• Exercise: Print again, word for word, all of the records below, and leave the pictures out.

• Data for the task:
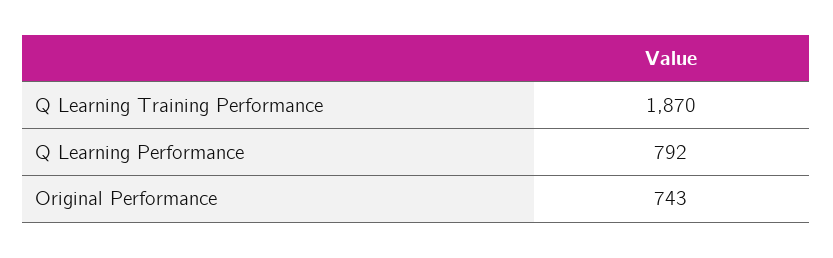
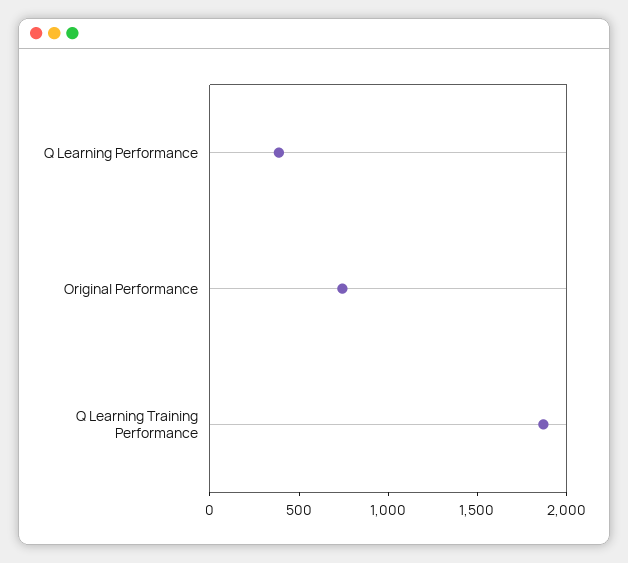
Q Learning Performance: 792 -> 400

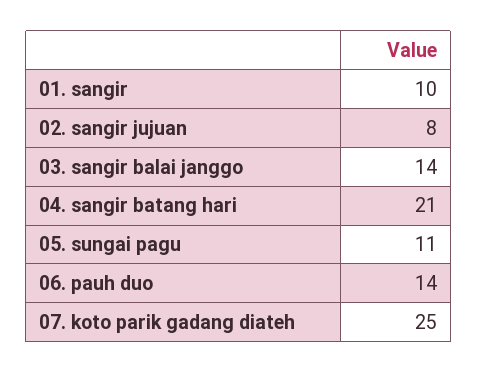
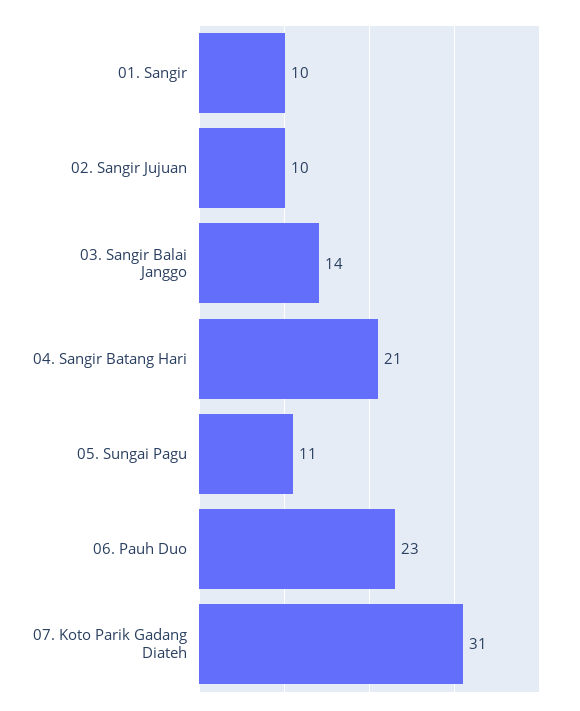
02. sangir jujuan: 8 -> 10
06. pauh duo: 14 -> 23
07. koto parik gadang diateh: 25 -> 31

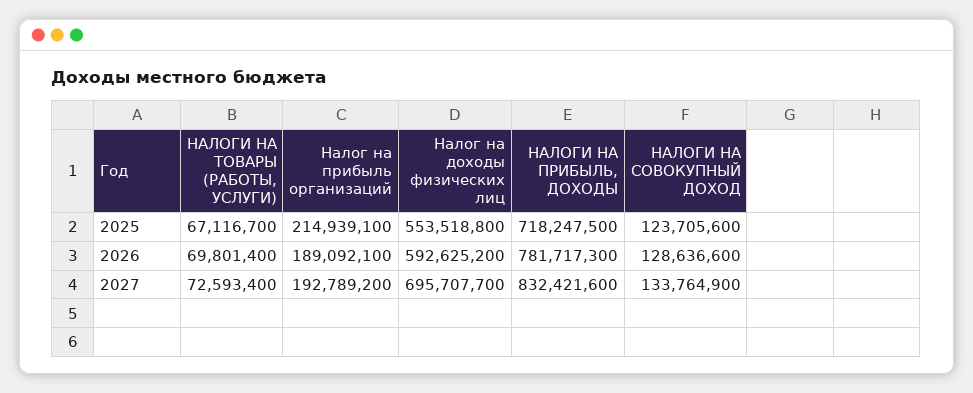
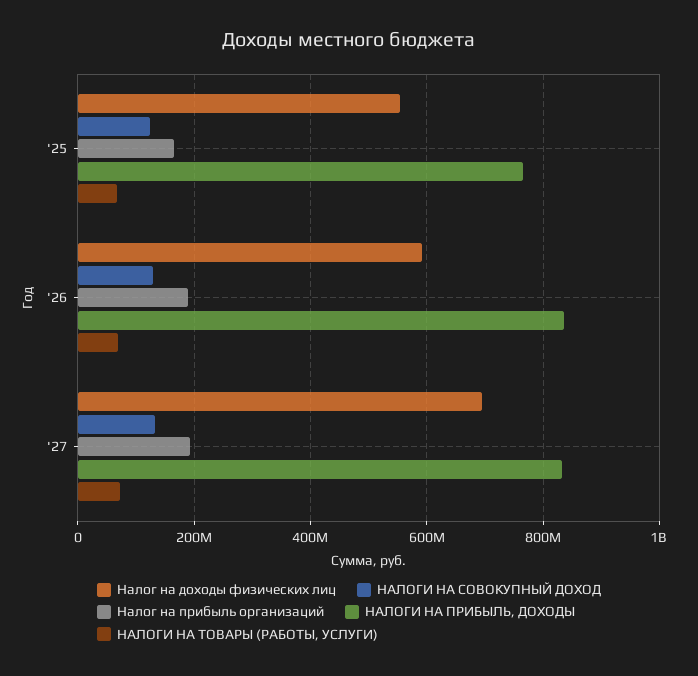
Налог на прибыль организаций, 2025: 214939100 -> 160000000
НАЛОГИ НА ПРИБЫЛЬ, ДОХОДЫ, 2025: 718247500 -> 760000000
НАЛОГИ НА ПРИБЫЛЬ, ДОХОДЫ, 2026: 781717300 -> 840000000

• Answer section:
Q Learning Performance: 792 -> 400

02. sangir jujuan: 8 -> 10
06. pauh duo: 14 -> 23
07. koto parik gadang diateh: 25 -> 31

Налог на прибыль организаций, 2025: 214939100 -> 160000000
НАЛОГИ НА ПРИБЫЛЬ, ДОХОДЫ, 2025: 718247500 -> 760000000
НАЛОГИ НА ПРИБЫЛЬ, ДОХОДЫ, 2026: 781717300 -> 840000000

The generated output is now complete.